Tuma laughed. "Well, you are incorrigible, but in any case, the Americans live differently—and they didn't believe me any more than you do when I told them about how we live. They, too, accused me of telling fairy tales. They couldn't believe that we really ride camels and eat figs, or that we celebrate weddings for days and days and mourn the dead for even longer, but never celebrate our birthdays."
"Why should anyone celebrate his birthday?" Isam interrupted. "And, besides, if you know your own birthday you'll just get older and older. I, on the other hand, feel twenty years younger today than I did ten years ago."
"But for the Americans a birthday is more important than Easter," Tuma again picked up the thread. "And they'll celebrate a birthday on the fourth floor despite the fact that a neighbor's just died on the third. They didn't believe me when I told them we have professional storytellers in our cafes. All they did was laugh at me. And they didn't even want to hear about the steam bath."
"What's the matter with them," wondered Ali, "are they barbarians?"
"No, but people don't believe what's new to them, and any miracle becomes what the Americans call 'old hat' if it lasts a couple days. And now you're not going to believe me when I tell you that the Americans treat dogs better than they treat human beings."
"Look, why don't you just go on and tell us a real fairy tale instead of feeding us these lies about the Americans. I'm only putting up with them because your cookies are so good," Junis gibed.
"No, what he says about the dogs is true, I know that from France," said the minister, at whom Tuma had glanced imploringly. "The French don't really treat their dogs better than people, but they do pamper the little mongrels!"

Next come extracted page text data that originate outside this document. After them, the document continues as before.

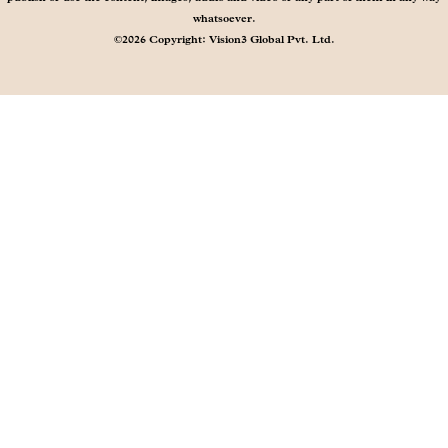
whatsoever.
©2026 Copyright: Vision3 Global Pvt. Ltd.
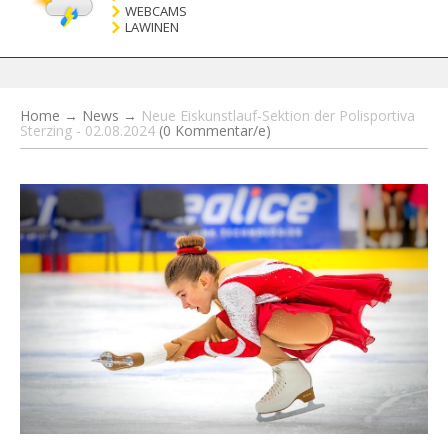
WEBCAMS
LAWINEN
Home
→
News
→
Neue Eiskunstlauf-Sektion der Polisportiva
Sterzing - 02.08.2024
(0 Kommentar/e)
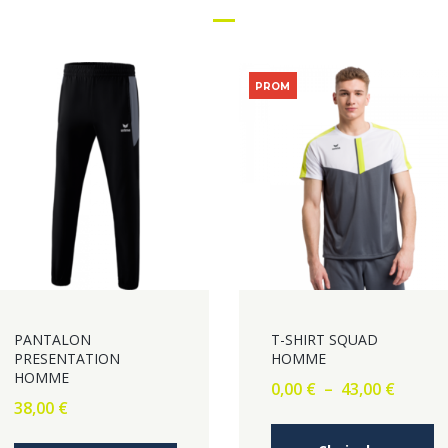
PROM
O !
PANTALON
T-SHIRT SQUAD
PRESENTATION
HOMME
HOMME
Plage
0,00
€
–
43,00
€
38,00
€
de
prix :
C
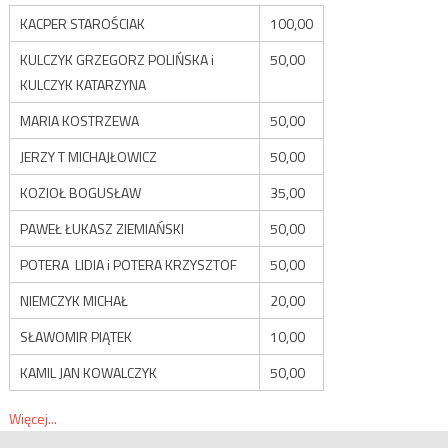
KACPER STAROŚCIAK
100,00
KULCZYK GRZEGORZ POLIŃSKA i
50,00
KULCZYK KATARZYNA
MARIA KOSTRZEWA
50,00
JERZY T MICHAJŁOWICZ
50,00
KOZIOŁ BOGUSŁAW
35,00
PAWEŁ ŁUKASZ ZIEMIAŃSKI
50,00
POTERA LIDIA i POTERA KRZYSZTOF
50,00
NIEMCZYK MICHAŁ
20,00
SŁAWOMIR PIĄTEK
10,00
KAMIL JAN KOWALCZYK
50,00
Więcej...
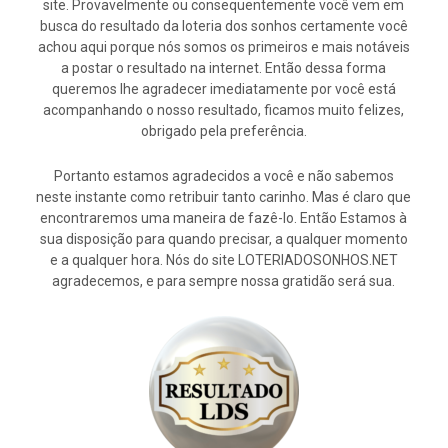
site. Provavelmente ou consequentemente você vem em
busca do resultado da loteria dos sonhos certamente você
achou aqui porque nós somos os primeiros e mais notáveis
a postar o resultado na internet. Então dessa forma
queremos lhe agradecer imediatamente por você está
acompanhando o nosso resultado, ficamos muito felizes,
obrigado pela preferência.
Portanto estamos agradecidos a você e não sabemos
neste instante como retribuir tanto carinho. Mas é claro que
encontraremos uma maneira de fazê-lo. Então Estamos à
sua disposição para quando precisar, a qualquer momento
e a qualquer hora. Nós do site LOTERIADOSONHOS.NET
agradecemos, e para sempre nossa gratidão será sua.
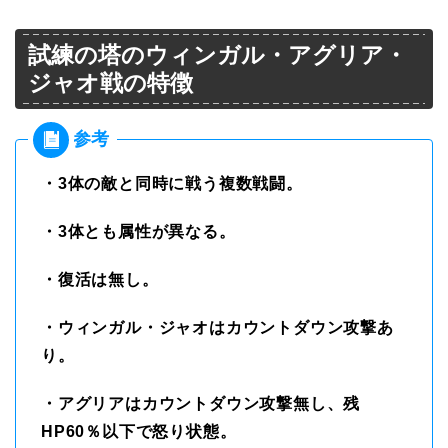
試練の塔のウィンガル・アグリア・
ジャオ戦の特徴
・3体の敵と同時に戦う複数戦闘。
・3体とも属性が異なる。
・復活は無し。
・ウィンガル・ジャオはカウントダウン攻撃あ
り。
・アグリアはカウントダウン攻撃無し、残
HP60％以下で怒り状態。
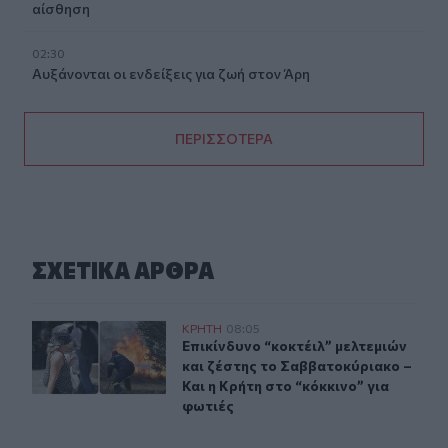
αίσθηση
02:30
Αυξάνονται οι ενδείξεις για ζωή στον Άρη
ΠΕΡΙΣΣΟΤΕΡΑ
ΣΧΕΤΙΚA AΡΘΡΑ
Επικίνδυνο “κοκτέιλ” μελτεμιών και ζέστης το Σαββατοκ
ΚΡΗΤΗ
08:05
Επικίνδυνο “κοκτέιλ” μελτεμιών και
Επικίνδυνο “κοκτέιλ” μελτεμιών
και ζέστης το Σαββατοκύριακο –
Και η Κρήτη στο “κόκκινο” για
φωτιές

But Faris' defense of Tuma only poured oil on the fire, and soon Salim began clapping his hands and laughing.
"Don't try to confuse the issue with all your talk of Franc
e and America," said Junis. "Next you're going to say that dogs are waited on in restaurants. 'What will you have, Mr. Dog, for your entree? Today I especially recommend my right thigh with thyme and tomato sauce!' " The men all laughed, and Salim threw himself onto his bed and gripped his stomach. Tears were streaming down his red cheeks.
"No one said anything about a restaurant!" said Tuma, annoyed. "But, in America, dogs do have over twenty brands of food!"
"I trust they have barbers as well?" Musa taunted.
"No," Tuma lied, and hated himself for doing it; on his way to Salim's he had solemnly undertaken to tell only what he had personally experienced in America—and now he had broken his oath. For years he had been longing to open his heart to his friends.
He had known it would be difficult, but he never imagined the old men would resist so fiercely.
"What about a dog cemetery?" Ali suddenly wanted to know.
"No, no," Tuma lied, out of exhaustion and desperation. He looked at the faces around him and thought how lucky Moses, Jesus, and Mohammed really were, not to have had such companions. Now he determined simply to lie to them. "Okay," he said and sighed with relief, "I still wanted to tell you about this one unusual man. I worked for him as a bookkeeper for ten years. As a young man he'd been very poor, but he was a sly devil and completely without scruples. The wars had made him rich, and he traded in anything that could be bought and sold. He wasn't exactly a miser, but he didn't put much stock in idle talk. Whenever you mentioned someone, he'd ask, 'What does he sell?' And if you told him the man didn't sell anything but was a very important person, he'd ask, 'What's his price?' You couldn't tell this moneybags a thing without his asking for the price.
"Okay, so during our lunch break we used to sit in the yard and swap stories about our countries. But all he ever did was laugh at us. 'You'll never get anywhere that way. Buying and selling—that's all a man needs to know,' he scoffed.